# BAGIAN DOKUMEN
....
Sulasno Tipu Banyak Orang dengan Modus Bantuan dari Dipenda Lumajang
Sepak terjang Sulasno (47 tahun), warga Desa Randuagung, Kabupaten Lumajang, menipu dengan menyamar sebagai Staf Dinas Pendapatan (Dipenda) Kabupaten Lumajang akhirnya terhenti di ujung jeruji besi. Dia divonis pidana penjara selama 2 tahun 10 bulan oleh Majelis Hakim Pengadilan Negeri Lumajang pada Kamis, 11 Desember 2025.
Sidang vonis dipimpin oleh Armansyah Siregar selaku Ketua Majelis Hakim. Dalam amar putusannya, Majelis Hakim menyatakan Terdakwa Sulasno telah terbukti secara sah dan meyakinkan bersalah melakukan tindak pidana penipuan sebagai perbuatan berlanjut. Sulasno terbukti melanggar Pasal 378 KUHP Jo. Pasal 64 KUHP.
Majelis Hakim memvonis Sulasno lebih tinggi dari tuntutannya. Sulasno sebelumnya dituntut dengan pidana penjara selama 2 tahun 6 bulan.
Ada 3 korban dari Sulasno, yang terperdaya menyerahkan sejumlah uang dengan harapan bisa mendapatkan bantuan. Namun, bantuan tersebut tidak ada. Para korban ialah Sareh, Sati, dan Titik.
Untuk korban Sareh, kejadian pada Selasa, 5 Agustus 2025 sekira pukul 14.00 WIB bertempat di rumah Sareh, di Dusun Sido Mulyo, Desa Tunjung, Kecamatan Gucialit, Kabupaten Lumajang.
Sulasno datang ke rumah Sareh sendirian dan mengaku sebagai petugas dari Pemerintahan Kecamatan Gucialit dengan menunjukkan kartu identitas dengan nama Jainal Abidin sebagai Staff Dipenda Lumajang, serta menggunakan Pin Korpri pada baju yang digunakan.
Kemudian Sulasno bertanya, “Apakah sudah menerima bantuan dari Pemerintah ?”
Dijawab oleh Sareh tidak pernah. Dilanjutkan dengan Sulasno menjelaskan, “Saya bisa membantu agar bisa mendapatkan bantuan dari Pemerintah berupa uang tunai senilai Rp2.500.000 dan beras sebanyak 10 kg per bulan dengan syarat harus membuat rekening Bank dengan biaya Rp 1.000.000, yang nantinya akan digunakan untuk menerima uang bantuan dari Pemerintah tersebut, serta akan menerima kartu auto teller machine (ATM) yang di dalamnya sudah berisikan saldo dan beras dari Pemerintah.
....
# INFORMASI SUMBER
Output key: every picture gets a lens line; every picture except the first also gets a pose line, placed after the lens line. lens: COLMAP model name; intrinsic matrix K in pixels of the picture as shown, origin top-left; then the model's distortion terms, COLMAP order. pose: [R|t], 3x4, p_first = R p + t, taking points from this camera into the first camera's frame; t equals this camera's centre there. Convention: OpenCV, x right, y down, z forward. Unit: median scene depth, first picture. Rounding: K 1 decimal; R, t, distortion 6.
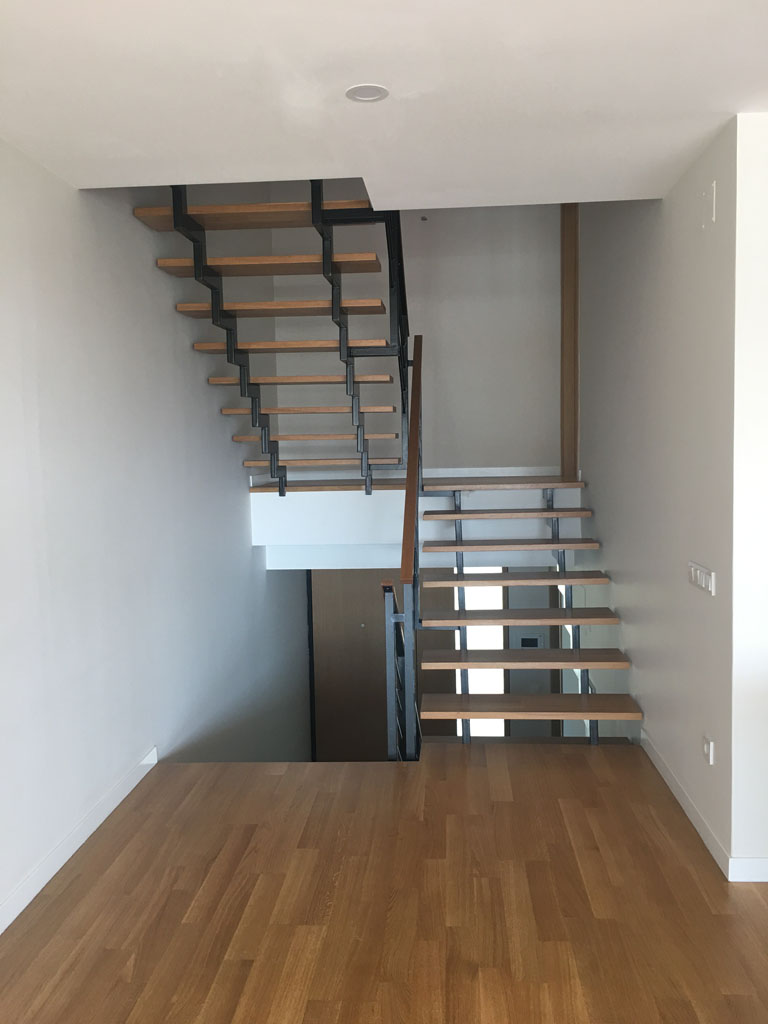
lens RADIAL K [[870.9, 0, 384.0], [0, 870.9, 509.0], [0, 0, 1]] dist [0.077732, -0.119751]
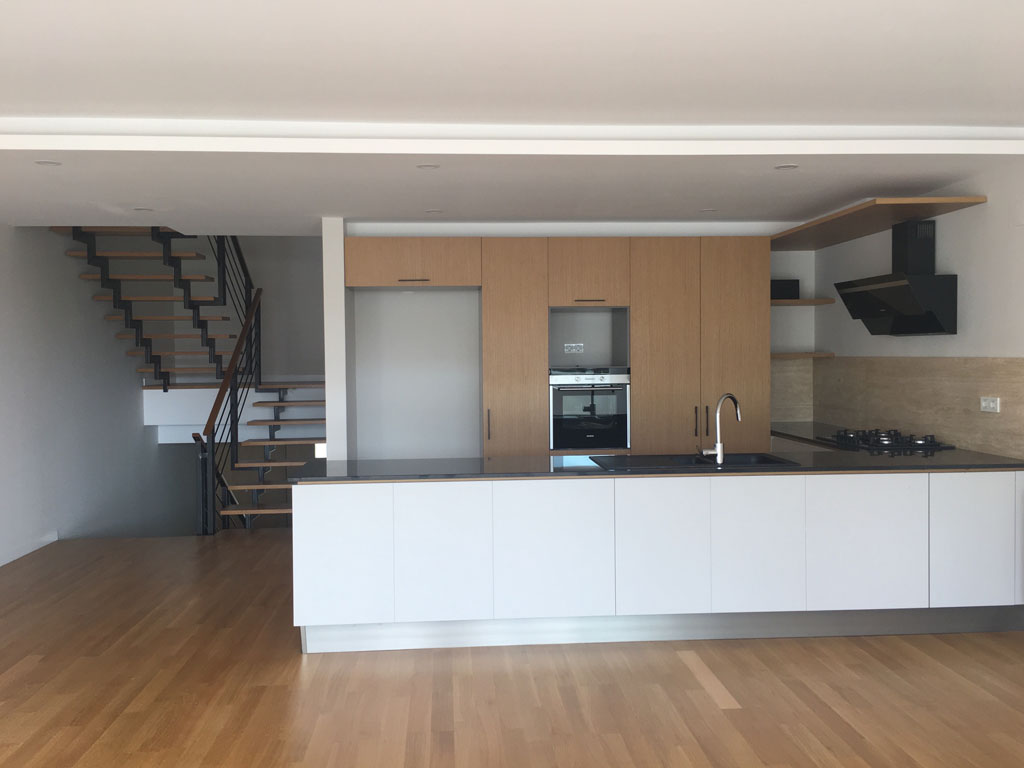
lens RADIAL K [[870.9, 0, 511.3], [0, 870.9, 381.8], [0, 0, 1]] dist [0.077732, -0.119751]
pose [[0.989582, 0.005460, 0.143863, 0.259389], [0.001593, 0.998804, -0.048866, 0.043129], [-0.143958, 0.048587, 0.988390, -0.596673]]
....
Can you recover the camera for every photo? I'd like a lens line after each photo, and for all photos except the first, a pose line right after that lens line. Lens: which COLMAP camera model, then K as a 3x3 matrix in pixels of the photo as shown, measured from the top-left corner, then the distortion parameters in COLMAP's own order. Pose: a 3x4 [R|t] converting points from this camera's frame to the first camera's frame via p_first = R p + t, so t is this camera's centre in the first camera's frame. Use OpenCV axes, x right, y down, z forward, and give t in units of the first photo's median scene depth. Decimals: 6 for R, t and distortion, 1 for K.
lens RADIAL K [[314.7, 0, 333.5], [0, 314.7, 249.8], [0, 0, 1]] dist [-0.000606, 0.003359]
....
# PETUNJUK LATIHAN
(a) Ubahlah sebutan "Majelis Hakim" menjadi "Panel Hakim" dalam berita tentang penipuan oleh Sulasno, lalu tuliskan kembali bagian dari "Sidang vonis dipimpin" sampai "Sati, dan Titik." dengan perubahan tersebut.
(b) Menurut berita tentang penipuan oleh Sulasno, berapa lama pidana penjara yang semula dituntut terhadapnya?

# JAWABAN SETIAP BUTIR
(a)
Sidang vonis dipimpin oleh Armansyah Siregar selaku Ketua Panel Hakim. Dalam amar putusannya, Panel Hakim menyatakan Terdakwa Sulasno telah terbukti secara sah dan meyakinkan bersalah melakukan tindak pidana penipuan sebagai perbuatan berlanjut. Sulasno terbukti melanggar Pasal 378 KUHP Jo. Pasal 64 KUHP.
Panel Hakim memvonis Sulasno lebih tinggi dari tuntutannya. Sulasno sebelumnya dituntut dengan pidana penjara selama 2 tahun 6 bulan.
Ada 3 korban dari Sulasno, yang terperdaya menyerahkan sejumlah uang dengan harapan bisa mendapatkan bantuan. Namun, bantuan tersebut tidak ada. Para korban ialah Sareh, Sati, dan Titik.

(b) Sulasno semula dituntut pidana penjara selama 2 tahun 6 bulan.